_Directive_
Each line of the material below needs to be returned exactly as written.
========================
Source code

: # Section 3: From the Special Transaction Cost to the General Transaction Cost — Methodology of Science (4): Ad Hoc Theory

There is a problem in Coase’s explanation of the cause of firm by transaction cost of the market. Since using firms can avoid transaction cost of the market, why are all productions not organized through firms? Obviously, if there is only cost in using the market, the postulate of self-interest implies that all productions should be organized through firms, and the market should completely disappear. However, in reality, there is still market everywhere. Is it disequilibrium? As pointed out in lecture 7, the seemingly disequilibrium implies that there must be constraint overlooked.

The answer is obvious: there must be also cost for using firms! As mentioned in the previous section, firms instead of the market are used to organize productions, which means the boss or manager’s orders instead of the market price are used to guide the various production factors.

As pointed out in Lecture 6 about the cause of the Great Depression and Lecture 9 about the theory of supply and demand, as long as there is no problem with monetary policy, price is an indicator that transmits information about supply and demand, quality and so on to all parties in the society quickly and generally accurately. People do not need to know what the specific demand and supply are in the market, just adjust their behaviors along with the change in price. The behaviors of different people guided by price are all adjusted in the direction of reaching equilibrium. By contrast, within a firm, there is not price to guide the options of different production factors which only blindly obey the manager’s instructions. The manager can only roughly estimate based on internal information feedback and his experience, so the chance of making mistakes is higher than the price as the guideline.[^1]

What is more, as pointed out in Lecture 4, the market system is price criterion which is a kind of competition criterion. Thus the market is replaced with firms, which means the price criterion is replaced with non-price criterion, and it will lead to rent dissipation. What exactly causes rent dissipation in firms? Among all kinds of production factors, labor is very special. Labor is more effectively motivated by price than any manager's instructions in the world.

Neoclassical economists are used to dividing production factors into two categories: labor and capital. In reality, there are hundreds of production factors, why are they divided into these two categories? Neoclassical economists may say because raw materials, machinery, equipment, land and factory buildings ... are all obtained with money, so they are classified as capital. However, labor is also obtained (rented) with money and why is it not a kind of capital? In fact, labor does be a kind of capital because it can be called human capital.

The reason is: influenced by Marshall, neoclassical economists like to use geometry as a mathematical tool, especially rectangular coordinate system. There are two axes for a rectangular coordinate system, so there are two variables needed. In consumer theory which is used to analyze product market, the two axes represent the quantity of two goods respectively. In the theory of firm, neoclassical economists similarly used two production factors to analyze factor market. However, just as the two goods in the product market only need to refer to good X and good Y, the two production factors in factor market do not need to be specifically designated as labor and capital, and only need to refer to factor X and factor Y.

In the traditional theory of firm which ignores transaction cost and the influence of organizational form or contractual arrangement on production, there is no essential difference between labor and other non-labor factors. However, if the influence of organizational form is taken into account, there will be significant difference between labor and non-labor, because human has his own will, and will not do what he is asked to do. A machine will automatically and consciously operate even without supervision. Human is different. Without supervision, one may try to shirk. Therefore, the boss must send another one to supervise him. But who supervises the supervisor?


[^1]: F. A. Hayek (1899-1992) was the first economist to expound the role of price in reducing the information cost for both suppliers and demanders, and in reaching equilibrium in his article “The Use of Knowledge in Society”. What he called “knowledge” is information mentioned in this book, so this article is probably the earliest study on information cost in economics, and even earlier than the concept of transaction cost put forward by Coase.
========================
_Result for this exercise_
Source code

: # Section 3: From the Special Transaction Cost to the General Transaction Cost — Methodology of Science (4): Ad Hoc Theory

There is a problem in Coase’s explanation of the cause of firm by transaction cost of the market. Since using firms can avoid transaction cost of the market, why are all productions not organized through firms? Obviously, if there is only cost in using the market, the postulate of self-interest implies that all productions should be organized through firms, and the market should completely disappear. However, in reality, there is still market everywhere. Is it disequilibrium? As pointed out in lecture 7, the seemingly disequilibrium implies that there must be constraint overlooked.

The answer is obvious: there must be also cost for using firms! As mentioned in the previous section, firms instead of the market are used to organize productions, which means the boss or manager’s orders instead of the market price are used to guide the various production factors.

As pointed out in Lecture 6 about the cause of the Great Depression and Lecture 9 about the theory of supply and demand, as long as there is no problem with monetary policy, price is an indicator that transmits information about supply and demand, quality and so on to all parties in the society quickly and generally accurately. People do not need to know what the specific demand and supply are in the market, just adjust their behaviors along with the change in price. The behaviors of different people guided by price are all adjusted in the direction of reaching equilibrium. By contrast, within a firm, there is not price to guide the options of different production factors which only blindly obey the manager’s instructions. The manager can only roughly estimate based on internal information feedback and his experience, so the chance of making mistakes is higher than the price as the guideline.[^1]

What is more, as pointed out in Lecture 4, the market system is price criterion which is a kind of competition criterion. Thus the market is replaced with firms, which means the price criterion is replaced with non-price criterion, and it will lead to rent dissipation. What exactly causes rent dissipation in firms? Among all kinds of production factors, labor is very special. Labor is more effectively motivated by price than any manager's instructions in the world.

Neoclassical economists are used to dividing production factors into two categories: labor and capital. In reality, there are hundreds of production factors, why are they divided into these two categories? Neoclassical economists may say because raw materials, machinery, equipment, land and factory buildings ... are all obtained with money, so they are classified as capital. However, labor is also obtained (rented) with money and why is it not a kind of capital? In fact, labor does be a kind of capital because it can be called human capital.

The reason is: influenced by Marshall, neoclassical economists like to use geometry as a mathematical tool, especially rectangular coordinate system. There are two axes for a rectangular coordinate system, so there are two variables needed. In consumer theory which is used to analyze product market, the two axes represent the quantity of two goods respectively. In the theory of firm, neoclassical economists similarly used two production factors to analyze factor market. However, just as the two goods in the product market only need to refer to good X and good Y, the two production factors in factor market do not need to be specifically designated as labor and capital, and only need to refer to factor X and factor Y.

In the traditional theory of firm which ignores transaction cost and the influence of organizational form or contractual arrangement on production, there is no essential difference between labor and other non-labor factors. However, if the influence of organizational form is taken into account, there will be significant difference between labor and non-labor, because human has his own will, and will not do what he is asked to do. A machine will automatically and consciously operate even without supervision. Human is different. Without supervision, one may try to shirk. Therefore, the boss must send another one to supervise him. But who supervises the supervisor?


[^1]: F. A. Hayek (1899-1992) was the first economist to expound the role of price in reducing the information cost for both suppliers and demanders, and in reaching equilibrium in his article “The Use of Knowledge in Society”. What he called “knowledge” is information mentioned in this book, so this article is probably the earliest study on information cost in economics, and even earlier than the concept of transaction cost put forward by Coase.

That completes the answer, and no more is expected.